QWidget::setLayout takes ownership of the layout and QLayout::addWidget takes ownership of the passed widgets. How does it know when to delete an object and when not? Or: why does this work:




class test : public QWidget
{
public:
test()
{
QHBoxLayout* l = new QHBoxLayout();
l->addWidget(&bar);
setLayout(l);
}
QScrollBar bar;
};


Why doesn't a double free occur, once when the layout discards the scrollbar and once when the test dtor?

wysota
22nd March 2015, 16:41
The destructor of test is executed before the destructor of QWidget so bar gets deleted (and removed from the layout) before QWidget destructor has a chance to delete the layout.

tuli
22nd March 2015, 17:32
Ah I understand now. Thank you. Is this a common pattern or is it better to allocate one at runtime with "new QScrollBar()" ?

Radek
22nd March 2015, 19:09
Well, it "works": On destroying test you get orphaned QHBoxLayout with an invalid item bar (now deleted). The QHBoxLayout needs to specify a parent


QHBoxLayout *l = new QHBoxLayout(this);

or l needs to be a data item of test and test needs a dtor which will delete l. Naturally, specifying the parent is a way simpler and cleaner.

wysota
22nd March 2015, 20:13
Well, it "works": On destroying test you get orphaned QHBoxLayout with an invalid item bar (now deleted). The QHBoxLayout needs to specify a parent


QHBoxLayout *l = new QHBoxLayout(this);

or l needs to be a data item of test and test needs a dtor which will delete l.

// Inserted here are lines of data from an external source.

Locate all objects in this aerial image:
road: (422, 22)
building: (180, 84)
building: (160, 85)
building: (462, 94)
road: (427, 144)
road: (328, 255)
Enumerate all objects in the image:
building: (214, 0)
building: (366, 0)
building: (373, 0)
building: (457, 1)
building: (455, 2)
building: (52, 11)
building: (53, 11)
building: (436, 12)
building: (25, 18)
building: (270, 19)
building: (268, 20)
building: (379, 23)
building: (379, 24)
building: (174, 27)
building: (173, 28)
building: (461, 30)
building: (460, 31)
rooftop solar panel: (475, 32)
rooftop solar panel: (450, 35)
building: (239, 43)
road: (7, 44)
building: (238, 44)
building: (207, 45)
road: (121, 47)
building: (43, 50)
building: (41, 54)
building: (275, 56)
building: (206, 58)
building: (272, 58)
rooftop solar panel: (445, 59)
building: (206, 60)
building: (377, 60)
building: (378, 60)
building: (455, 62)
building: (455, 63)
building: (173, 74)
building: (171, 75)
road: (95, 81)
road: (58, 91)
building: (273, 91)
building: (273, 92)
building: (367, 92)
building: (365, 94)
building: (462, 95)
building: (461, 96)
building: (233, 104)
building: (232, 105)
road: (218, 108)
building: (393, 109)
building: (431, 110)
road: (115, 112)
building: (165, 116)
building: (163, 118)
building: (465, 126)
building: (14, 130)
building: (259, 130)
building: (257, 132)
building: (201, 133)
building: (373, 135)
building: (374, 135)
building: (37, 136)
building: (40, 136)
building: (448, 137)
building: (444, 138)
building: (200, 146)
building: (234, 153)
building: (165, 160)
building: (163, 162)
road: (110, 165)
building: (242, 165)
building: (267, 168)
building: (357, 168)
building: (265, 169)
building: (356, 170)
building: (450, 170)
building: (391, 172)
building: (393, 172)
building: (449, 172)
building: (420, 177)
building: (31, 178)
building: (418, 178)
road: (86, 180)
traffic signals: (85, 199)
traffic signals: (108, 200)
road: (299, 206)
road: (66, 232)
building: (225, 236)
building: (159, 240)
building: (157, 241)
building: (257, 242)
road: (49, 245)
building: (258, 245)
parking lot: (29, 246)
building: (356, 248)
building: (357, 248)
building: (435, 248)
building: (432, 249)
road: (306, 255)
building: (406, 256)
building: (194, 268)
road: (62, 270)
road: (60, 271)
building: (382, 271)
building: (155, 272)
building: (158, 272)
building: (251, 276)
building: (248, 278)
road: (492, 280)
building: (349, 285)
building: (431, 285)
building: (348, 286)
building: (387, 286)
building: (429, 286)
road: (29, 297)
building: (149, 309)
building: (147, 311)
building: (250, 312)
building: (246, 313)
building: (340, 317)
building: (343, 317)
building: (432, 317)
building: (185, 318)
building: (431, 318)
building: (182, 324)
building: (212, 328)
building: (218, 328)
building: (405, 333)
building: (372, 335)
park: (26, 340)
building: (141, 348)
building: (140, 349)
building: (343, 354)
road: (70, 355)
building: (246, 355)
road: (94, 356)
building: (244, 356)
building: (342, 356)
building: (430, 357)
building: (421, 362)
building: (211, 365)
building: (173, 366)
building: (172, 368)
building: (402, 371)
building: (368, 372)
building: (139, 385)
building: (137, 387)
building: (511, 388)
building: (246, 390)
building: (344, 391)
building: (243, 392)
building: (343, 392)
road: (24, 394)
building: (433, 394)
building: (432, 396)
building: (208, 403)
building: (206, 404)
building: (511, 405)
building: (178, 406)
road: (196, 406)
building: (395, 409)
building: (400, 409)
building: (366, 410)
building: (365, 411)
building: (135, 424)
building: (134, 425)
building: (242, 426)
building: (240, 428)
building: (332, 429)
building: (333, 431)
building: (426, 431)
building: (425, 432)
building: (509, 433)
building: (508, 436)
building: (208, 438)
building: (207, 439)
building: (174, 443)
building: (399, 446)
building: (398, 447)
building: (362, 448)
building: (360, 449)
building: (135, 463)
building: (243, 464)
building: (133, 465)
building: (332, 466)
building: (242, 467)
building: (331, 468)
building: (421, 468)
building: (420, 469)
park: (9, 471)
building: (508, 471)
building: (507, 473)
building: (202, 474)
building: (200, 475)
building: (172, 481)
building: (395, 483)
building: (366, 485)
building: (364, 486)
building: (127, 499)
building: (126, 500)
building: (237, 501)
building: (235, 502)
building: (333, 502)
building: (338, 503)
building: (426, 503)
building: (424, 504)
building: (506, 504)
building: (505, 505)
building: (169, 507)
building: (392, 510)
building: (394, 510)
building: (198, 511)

setLayout() does an implicit setParent() of the layout to the widget so the layout will be destroyed when the widget it manages is destroyed.

anda_skoa
23rd March 2015, 08:57
Ah I understand now. Thank you. Is this a common pattern or is it better to allocate one at runtime with "new QScrollBar()" ?

Child widgets are usually allocated on the heap.
Keeps the headers clean from includes that are internals to the parent widget.